(MATERIAL PROVIDED)

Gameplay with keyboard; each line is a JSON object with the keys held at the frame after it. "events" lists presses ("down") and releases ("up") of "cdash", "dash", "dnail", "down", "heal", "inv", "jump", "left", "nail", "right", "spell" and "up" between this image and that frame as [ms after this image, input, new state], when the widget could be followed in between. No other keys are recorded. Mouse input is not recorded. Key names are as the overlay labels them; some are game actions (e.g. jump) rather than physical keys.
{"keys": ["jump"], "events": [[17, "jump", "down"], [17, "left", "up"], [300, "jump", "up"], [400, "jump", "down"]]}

(End MATERIAL PROVIDED)
(MATERIAL PROVIDED)

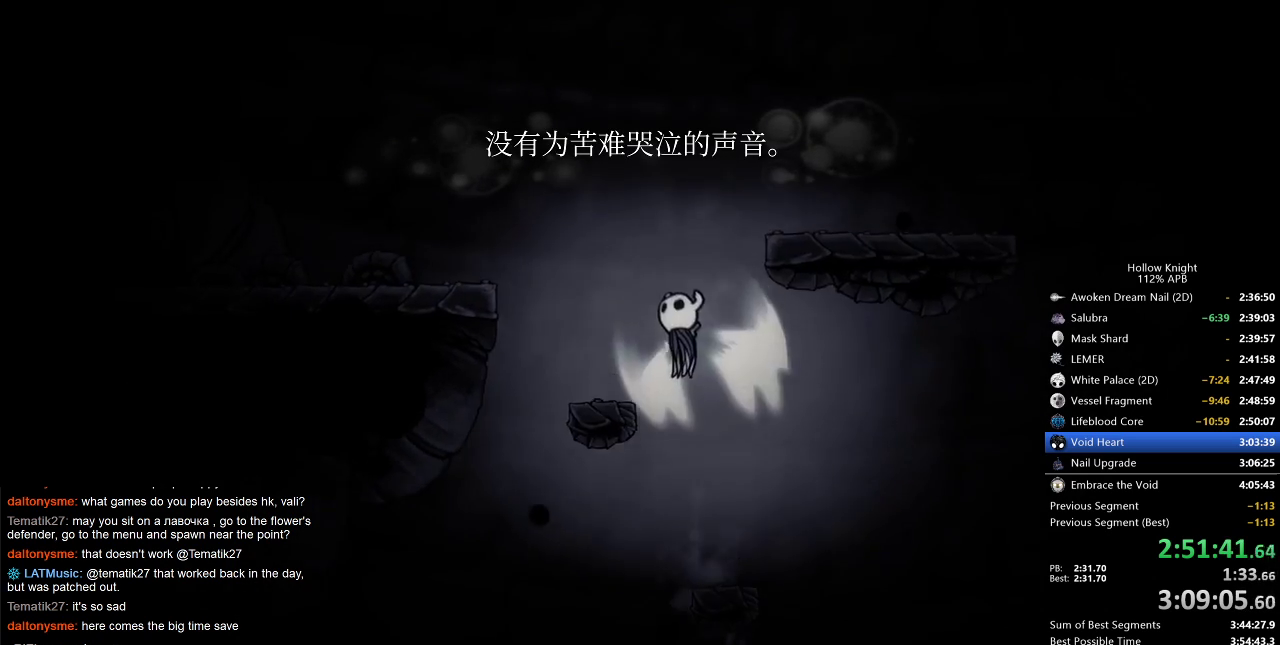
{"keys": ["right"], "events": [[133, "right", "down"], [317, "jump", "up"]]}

(End MATERIAL PROVIDED)
(MATERIAL PROVIDED)

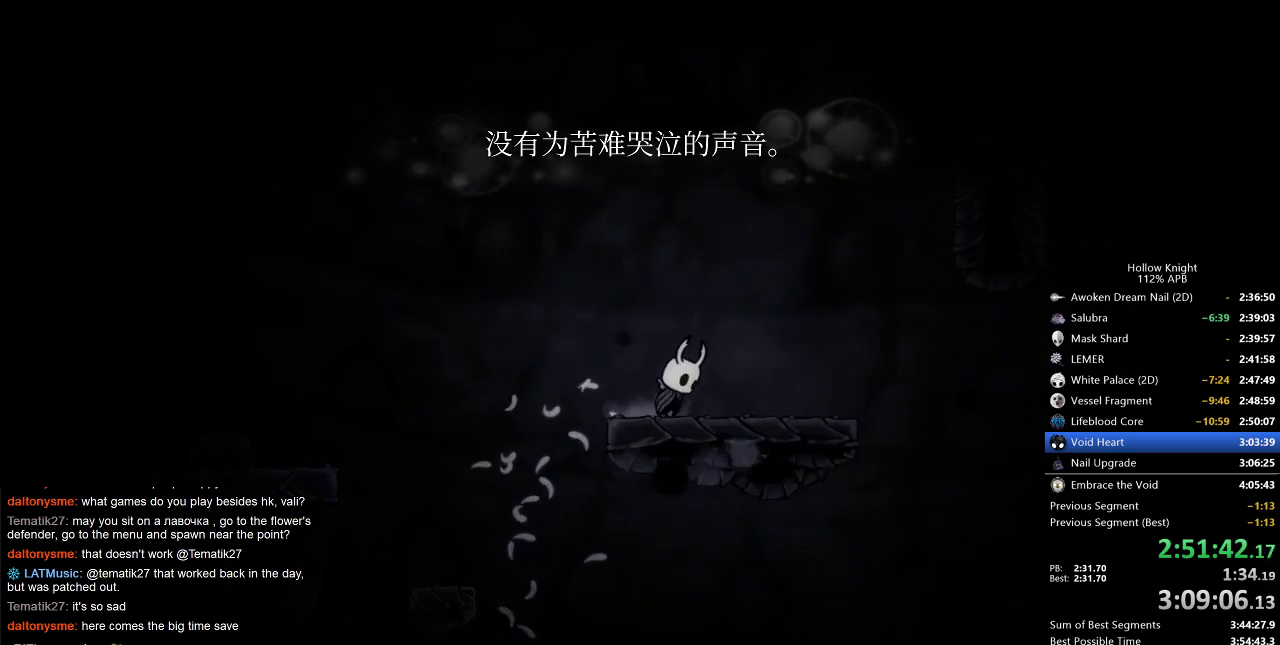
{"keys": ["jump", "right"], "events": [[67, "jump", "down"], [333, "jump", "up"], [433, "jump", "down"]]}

(End MATERIAL PROVIDED)

THE PROBLEM: Check every line above for the string "left" and copy those that have it.

SOLUTION TO THE EXERCISE:
Gameplay with keyboard; each line is a JSON object with the keys held at the frame after it. "events" lists presses ("down") and releases ("up") of "cdash", "dash", "dnail", "down", "heal", "inv", "jump", "left", "nail", "right", "spell" and "up" between this image and that frame as [ms after this image, input, new state], when the widget could be followed in between. No other keys are recorded. Mouse input is not recorded. Key names are as the overlay labels them; some are game actions (e.g. jump) rather than physical keys.
{"keys": ["jump"], "events": [[17, "jump", "down"], [17, "left", "up"], [300, "jump", "up"], [400, "jump", "down"]]}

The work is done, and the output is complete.